> _Given data_:
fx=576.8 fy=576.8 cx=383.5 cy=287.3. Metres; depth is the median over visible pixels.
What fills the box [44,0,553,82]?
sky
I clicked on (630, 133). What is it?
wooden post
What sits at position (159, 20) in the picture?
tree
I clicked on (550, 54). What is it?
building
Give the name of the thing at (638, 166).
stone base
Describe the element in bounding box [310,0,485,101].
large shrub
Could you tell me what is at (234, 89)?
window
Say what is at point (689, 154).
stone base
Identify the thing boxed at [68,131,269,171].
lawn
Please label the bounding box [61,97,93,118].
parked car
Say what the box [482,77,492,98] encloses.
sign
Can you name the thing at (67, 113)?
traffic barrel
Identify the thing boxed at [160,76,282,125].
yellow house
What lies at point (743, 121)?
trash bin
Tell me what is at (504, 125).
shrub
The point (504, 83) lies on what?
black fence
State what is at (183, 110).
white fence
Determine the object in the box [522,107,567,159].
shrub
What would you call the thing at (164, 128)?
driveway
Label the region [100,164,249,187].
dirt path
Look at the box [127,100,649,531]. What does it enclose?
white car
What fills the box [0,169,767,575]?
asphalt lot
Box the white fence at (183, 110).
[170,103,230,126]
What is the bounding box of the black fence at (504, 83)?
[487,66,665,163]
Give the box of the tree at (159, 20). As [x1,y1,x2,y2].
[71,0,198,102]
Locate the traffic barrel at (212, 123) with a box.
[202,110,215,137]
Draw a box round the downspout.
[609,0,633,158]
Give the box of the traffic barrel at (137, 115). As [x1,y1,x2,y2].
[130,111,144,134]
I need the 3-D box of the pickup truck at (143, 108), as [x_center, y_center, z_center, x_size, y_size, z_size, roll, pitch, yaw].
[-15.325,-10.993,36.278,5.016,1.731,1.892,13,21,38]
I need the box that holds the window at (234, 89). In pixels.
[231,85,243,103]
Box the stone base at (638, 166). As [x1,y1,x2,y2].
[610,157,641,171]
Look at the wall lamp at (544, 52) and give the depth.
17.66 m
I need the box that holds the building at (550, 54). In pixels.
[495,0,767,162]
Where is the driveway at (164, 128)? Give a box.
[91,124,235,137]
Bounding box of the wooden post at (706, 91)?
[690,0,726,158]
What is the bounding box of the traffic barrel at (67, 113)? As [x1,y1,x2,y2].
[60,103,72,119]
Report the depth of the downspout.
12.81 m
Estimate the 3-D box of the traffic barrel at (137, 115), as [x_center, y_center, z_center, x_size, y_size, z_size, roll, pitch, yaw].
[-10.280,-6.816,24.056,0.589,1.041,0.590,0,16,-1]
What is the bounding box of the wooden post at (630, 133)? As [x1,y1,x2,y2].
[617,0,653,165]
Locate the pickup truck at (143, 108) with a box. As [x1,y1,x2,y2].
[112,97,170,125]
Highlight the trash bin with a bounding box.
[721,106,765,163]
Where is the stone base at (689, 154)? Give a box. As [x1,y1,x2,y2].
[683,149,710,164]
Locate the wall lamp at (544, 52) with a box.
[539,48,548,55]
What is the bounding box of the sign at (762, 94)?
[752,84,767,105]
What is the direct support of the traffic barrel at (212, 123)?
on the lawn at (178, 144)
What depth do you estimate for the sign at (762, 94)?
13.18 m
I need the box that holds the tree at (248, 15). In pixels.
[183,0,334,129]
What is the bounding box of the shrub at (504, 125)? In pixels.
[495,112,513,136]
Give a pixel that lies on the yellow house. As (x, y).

> _Instructions for the task_:
Return all entries exactly.

> _Response box_:
fx=576.8 fy=576.8 cx=383.5 cy=287.3. Metres; depth is the median over visible pixels.
What fills the box [44,0,553,82]?
sky
I clicked on (630, 133). What is it?
wooden post
What sits at position (159, 20) in the picture?
tree
I clicked on (550, 54). What is it?
building
Give the name of the thing at (638, 166).
stone base
Describe the element in bounding box [310,0,485,101].
large shrub
Could you tell me what is at (234, 89)?
window
Say what is at point (689, 154).
stone base
Identify the thing boxed at [68,131,269,171].
lawn
Please label the bounding box [61,97,93,118].
parked car
Say what the box [482,77,492,98] encloses.
sign
Can you name the thing at (67, 113)?
traffic barrel
Identify the thing boxed at [160,76,282,125].
yellow house
What lies at point (743, 121)?
trash bin
Tell me what is at (504, 125).
shrub
The point (504, 83) lies on what?
black fence
State what is at (183, 110).
white fence
Determine the object in the box [522,107,567,159].
shrub
What would you call the thing at (164, 128)?
driveway
Label the region [100,164,249,187].
dirt path
Look at the box [127,100,649,531]. What does it enclose?
white car
What fills the box [0,169,767,575]?
asphalt lot
Box the white fence at (183, 110).
[170,103,230,126]
What is the bounding box of the black fence at (504, 83)?
[487,66,665,163]
Give the box of the tree at (159, 20). As [x1,y1,x2,y2].
[71,0,198,102]
Locate the traffic barrel at (212, 123) with a box.
[202,110,215,137]
Draw a box round the downspout.
[609,0,633,158]
Give the box of the traffic barrel at (137, 115). As [x1,y1,x2,y2].
[130,111,144,134]
I need the 3-D box of the pickup truck at (143, 108), as [x_center, y_center, z_center, x_size, y_size, z_size, roll, pitch, yaw].
[-15.325,-10.993,36.278,5.016,1.731,1.892,13,21,38]
I need the box that holds the window at (234, 89). In pixels.
[231,85,243,103]
Box the stone base at (638, 166). As [x1,y1,x2,y2].
[610,157,641,171]
Look at the wall lamp at (544, 52) and give the depth.
17.66 m
I need the box that holds the building at (550, 54). In pixels.
[495,0,767,162]
Where is the driveway at (164, 128)? Give a box.
[91,124,235,137]
Bounding box of the wooden post at (706, 91)?
[690,0,726,158]
What is the bounding box of the traffic barrel at (67, 113)? As [x1,y1,x2,y2].
[60,103,72,119]
Report the depth of the downspout.
12.81 m
Estimate the 3-D box of the traffic barrel at (137, 115), as [x_center, y_center, z_center, x_size, y_size, z_size, roll, pitch, yaw].
[-10.280,-6.816,24.056,0.589,1.041,0.590,0,16,-1]
What is the bounding box of the wooden post at (630, 133)? As [x1,y1,x2,y2].
[617,0,653,165]
Locate the pickup truck at (143, 108) with a box. As [x1,y1,x2,y2].
[112,97,170,125]
Highlight the trash bin with a bounding box.
[721,106,765,163]
Where is the stone base at (689, 154)? Give a box. As [x1,y1,x2,y2].
[683,149,710,164]
Locate the wall lamp at (544, 52) with a box.
[539,48,548,55]
What is the bounding box of the sign at (762, 94)?
[752,84,767,105]
What is the direct support of the traffic barrel at (212, 123)?
on the lawn at (178, 144)
What depth do you estimate for the sign at (762, 94)?
13.18 m
I need the box that holds the tree at (248, 15). In pixels.
[183,0,334,129]
What is the bounding box of the shrub at (504, 125)? In pixels.
[495,112,513,136]
Give a pixel that lies on the yellow house. As (x, y).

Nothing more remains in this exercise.